Casado-Vela Juan, Matthiesen Rune, Sellés Susana, Naranjo José Ramón
Spanish National Research Council (CSIC) - Spanish National Biotechnology Centre (CNB), Darwin 3, Cantoblanco, 28049 Madrid, Spain.
Institute of Molecular Pathology and Immunology (IPATIMUP), University of Porto, Rua Dr. Roberto Frias, 4200-465 Porto, Portugal.
Proteomes. 2013 May 31;1(1):3-24. doi: 10.3390/proteomes1010003.

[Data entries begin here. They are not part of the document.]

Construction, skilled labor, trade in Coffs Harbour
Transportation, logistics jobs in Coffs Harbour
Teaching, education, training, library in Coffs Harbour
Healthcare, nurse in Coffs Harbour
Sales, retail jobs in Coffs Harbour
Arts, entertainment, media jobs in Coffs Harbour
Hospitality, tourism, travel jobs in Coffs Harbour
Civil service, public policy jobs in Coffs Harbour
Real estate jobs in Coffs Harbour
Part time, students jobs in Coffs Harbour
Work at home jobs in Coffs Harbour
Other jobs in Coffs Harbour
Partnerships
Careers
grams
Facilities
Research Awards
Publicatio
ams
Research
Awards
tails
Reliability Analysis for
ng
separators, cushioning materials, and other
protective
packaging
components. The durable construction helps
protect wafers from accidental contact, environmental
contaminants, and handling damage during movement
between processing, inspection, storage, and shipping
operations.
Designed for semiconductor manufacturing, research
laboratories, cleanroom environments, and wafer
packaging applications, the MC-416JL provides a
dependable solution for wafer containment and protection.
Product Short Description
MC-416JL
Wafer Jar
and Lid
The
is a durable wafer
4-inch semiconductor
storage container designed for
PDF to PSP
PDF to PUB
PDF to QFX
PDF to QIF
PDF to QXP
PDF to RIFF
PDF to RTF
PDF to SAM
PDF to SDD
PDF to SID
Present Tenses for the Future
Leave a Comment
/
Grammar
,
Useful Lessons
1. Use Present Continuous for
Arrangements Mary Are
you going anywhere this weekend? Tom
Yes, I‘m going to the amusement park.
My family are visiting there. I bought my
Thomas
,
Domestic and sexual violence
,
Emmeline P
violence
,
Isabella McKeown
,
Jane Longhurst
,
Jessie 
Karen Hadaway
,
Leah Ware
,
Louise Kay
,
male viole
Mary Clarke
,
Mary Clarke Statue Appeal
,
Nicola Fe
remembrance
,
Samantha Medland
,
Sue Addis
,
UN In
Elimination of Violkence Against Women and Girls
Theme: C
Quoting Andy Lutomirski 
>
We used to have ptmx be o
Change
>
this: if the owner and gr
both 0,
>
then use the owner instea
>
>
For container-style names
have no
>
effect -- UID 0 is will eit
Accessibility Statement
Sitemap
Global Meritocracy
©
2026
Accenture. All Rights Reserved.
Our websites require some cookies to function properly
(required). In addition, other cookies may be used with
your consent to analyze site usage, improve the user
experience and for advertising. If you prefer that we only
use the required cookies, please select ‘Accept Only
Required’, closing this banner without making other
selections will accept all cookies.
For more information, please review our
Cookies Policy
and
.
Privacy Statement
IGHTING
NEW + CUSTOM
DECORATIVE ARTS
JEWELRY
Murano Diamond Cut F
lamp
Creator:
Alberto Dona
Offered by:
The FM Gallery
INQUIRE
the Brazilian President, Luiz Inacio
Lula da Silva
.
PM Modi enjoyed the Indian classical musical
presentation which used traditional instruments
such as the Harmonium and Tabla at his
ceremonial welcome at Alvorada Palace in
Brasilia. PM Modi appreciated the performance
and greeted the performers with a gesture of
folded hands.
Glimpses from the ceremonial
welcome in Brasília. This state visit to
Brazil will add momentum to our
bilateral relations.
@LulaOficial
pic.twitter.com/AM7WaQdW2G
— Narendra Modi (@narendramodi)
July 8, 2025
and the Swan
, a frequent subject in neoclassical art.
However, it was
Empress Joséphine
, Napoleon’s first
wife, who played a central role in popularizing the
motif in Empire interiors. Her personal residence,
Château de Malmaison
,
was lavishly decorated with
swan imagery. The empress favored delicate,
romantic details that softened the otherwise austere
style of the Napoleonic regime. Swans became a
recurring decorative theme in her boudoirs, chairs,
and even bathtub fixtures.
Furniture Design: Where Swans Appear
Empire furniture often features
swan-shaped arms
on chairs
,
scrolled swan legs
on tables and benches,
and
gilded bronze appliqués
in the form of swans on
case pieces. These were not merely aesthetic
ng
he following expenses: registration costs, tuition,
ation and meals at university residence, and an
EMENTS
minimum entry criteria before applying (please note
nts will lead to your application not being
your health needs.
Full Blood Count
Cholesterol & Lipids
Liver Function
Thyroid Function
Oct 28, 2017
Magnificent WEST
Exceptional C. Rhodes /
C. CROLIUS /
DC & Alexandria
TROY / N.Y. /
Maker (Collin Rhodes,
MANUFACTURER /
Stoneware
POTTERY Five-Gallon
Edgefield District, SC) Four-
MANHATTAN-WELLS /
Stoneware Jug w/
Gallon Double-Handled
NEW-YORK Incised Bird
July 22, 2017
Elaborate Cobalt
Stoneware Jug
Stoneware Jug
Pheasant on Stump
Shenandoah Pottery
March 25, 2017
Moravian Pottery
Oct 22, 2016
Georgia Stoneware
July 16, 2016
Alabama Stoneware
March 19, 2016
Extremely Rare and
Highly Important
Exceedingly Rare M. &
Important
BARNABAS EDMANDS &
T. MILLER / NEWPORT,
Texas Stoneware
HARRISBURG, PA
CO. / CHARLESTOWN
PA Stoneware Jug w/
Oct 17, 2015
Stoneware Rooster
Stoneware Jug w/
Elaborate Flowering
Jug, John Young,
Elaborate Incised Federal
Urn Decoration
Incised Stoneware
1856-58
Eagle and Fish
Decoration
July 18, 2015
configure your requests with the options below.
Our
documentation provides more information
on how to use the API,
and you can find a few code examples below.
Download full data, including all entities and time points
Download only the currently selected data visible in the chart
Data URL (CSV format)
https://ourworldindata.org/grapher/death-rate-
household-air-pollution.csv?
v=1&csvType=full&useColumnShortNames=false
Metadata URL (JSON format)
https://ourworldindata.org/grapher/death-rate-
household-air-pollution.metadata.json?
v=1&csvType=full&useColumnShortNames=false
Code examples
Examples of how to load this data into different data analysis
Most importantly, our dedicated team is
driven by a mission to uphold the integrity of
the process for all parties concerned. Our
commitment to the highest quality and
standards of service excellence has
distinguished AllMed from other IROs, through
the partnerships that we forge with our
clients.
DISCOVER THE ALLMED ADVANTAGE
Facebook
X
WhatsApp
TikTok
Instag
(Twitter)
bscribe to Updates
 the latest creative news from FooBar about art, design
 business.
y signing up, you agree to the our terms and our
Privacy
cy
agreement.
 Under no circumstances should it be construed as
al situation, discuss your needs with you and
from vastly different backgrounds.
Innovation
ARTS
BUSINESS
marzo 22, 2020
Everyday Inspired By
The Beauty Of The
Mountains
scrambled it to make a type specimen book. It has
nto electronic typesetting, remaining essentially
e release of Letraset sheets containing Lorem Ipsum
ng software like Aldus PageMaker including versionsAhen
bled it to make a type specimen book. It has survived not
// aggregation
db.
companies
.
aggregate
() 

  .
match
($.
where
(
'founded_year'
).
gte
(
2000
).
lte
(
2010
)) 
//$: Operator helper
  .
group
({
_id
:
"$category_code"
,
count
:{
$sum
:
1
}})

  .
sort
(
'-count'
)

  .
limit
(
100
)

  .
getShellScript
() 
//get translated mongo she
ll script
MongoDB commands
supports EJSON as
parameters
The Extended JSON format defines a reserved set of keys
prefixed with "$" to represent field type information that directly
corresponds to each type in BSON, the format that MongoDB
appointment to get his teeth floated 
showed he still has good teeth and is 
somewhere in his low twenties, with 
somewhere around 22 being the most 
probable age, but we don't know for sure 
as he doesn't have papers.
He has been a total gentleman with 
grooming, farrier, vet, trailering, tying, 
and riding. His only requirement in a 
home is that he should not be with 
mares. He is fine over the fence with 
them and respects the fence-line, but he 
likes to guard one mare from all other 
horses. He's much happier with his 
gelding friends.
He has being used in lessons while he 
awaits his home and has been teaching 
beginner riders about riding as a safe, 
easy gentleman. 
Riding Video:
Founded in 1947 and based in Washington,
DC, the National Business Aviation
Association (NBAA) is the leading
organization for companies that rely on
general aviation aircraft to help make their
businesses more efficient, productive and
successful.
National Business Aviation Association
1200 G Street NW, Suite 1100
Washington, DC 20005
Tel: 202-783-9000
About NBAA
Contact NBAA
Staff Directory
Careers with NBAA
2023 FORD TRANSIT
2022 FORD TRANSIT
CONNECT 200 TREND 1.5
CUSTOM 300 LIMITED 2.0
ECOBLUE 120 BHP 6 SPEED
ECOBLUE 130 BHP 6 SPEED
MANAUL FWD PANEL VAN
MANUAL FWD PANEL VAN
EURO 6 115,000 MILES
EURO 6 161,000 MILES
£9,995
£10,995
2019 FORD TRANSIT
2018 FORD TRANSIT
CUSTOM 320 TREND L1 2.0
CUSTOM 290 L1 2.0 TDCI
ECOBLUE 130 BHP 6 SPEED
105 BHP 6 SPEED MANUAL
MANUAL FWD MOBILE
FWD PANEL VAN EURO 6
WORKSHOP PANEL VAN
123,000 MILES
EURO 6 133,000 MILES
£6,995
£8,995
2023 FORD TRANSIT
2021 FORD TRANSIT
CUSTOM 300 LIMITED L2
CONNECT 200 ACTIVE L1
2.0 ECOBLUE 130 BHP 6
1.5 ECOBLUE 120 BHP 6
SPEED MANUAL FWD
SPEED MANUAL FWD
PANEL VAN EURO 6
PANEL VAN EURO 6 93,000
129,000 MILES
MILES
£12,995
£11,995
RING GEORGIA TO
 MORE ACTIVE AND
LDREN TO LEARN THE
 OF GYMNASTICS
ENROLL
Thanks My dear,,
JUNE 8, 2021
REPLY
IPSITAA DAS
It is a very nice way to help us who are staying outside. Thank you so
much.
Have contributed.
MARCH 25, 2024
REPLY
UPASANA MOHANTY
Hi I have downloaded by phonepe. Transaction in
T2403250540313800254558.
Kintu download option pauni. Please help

Understanding protein interaction networks and their dynamic changes is a major challenge in modern biology. Currently, several experimental and approaches allow the screening of protein interactors in a large-scale manner. Therefore, the bulk of information on protein interactions deposited in databases and peer-reviewed published literature is constantly growing. Multiple databases interfaced from user-friendly web tools recently emerged to facilitate the task of protein interaction data retrieval and data integration. Nevertheless, as we evidence in this report, despite the current efforts towards data integration, the quality of the information on protein interactions retrieved by approaches is frequently incomplete and may even list false interactions. Here we point to some obstacles precluding confident data integration, with special emphasis on protein interactions, which include gene acronym redundancies and protein synonyms. Three human proteins (choline kinase, PPIase and uromodulin) and three different web-based data search engines focused on protein interaction data retrieval (PSICQUIC, DASMI and BIPS) were used to explain the potential occurrence of undesired errors that should be considered by researchers in the field. We demonstrate that, despite the recent initiatives towards data standardization, manual curation of protein interaction networks based on literature searches are still required to remove potential false positives. A three-step workflow consisting of: (i) data retrieval from multiple databases, (ii) peer-reviewed literature searches, and (iii) data curation and integration, is proposed as the best strategy to gather updated information on protein interactions. Finally, this strategy was applied to compile information on human DREAM protein interactome, which constitutes liable training datasets that can be used to improve computational predictions.
理解蛋白质相互作用网络及其动态变化是现代生物学中的一项重大挑战。目前,有几种实验方法允许大规模筛选蛋白质相互作用体。因此,数据库中存储的以及同行评审发表文献中的大量蛋白质相互作用信息正在不断增长。最近出现了多个通过用户友好的网络工具进行接口的数据库,以促进蛋白质相互作用数据检索和数据集成任务。然而,正如我们在本报告中所证明的,尽管目前在进行数据集成方面做出了努力,但通过这些方法检索到的蛋白质相互作用信息质量往往不完整,甚至可能列出错误的相互作用。在这里,我们指出了一些阻碍可靠数据集成的障碍,特别强调了蛋白质相互作用方面的障碍,其中包括基因首字母缩写冗余和蛋白质同义词。使用三种人类蛋白质(胆碱激酶、肽基脯氨酰异构酶和尿调节蛋白)以及三种专注于蛋白质相互作用数据检索的基于网络的数据搜索引擎(PSICQUIC、DASMI和BIPS)来解释该领域研究人员应考虑的潜在不期望错误的发生情况。我们证明,尽管最近有数据标准化的举措,但基于文献检索对蛋白质相互作用网络进行人工整理仍然是消除潜在假阳性所必需的。提出了一个由三步组成的工作流程:(i)从多个数据库检索数据,(ii)进行同行评审文献检索,以及(iii)数据整理和集成,作为收集蛋白质相互作用最新信息的最佳策略。最后,将该策略应用于汇编人类DREAM蛋白质相互作用组的信息,这些信息构成了可靠的训练数据集,可用于改进计算预测。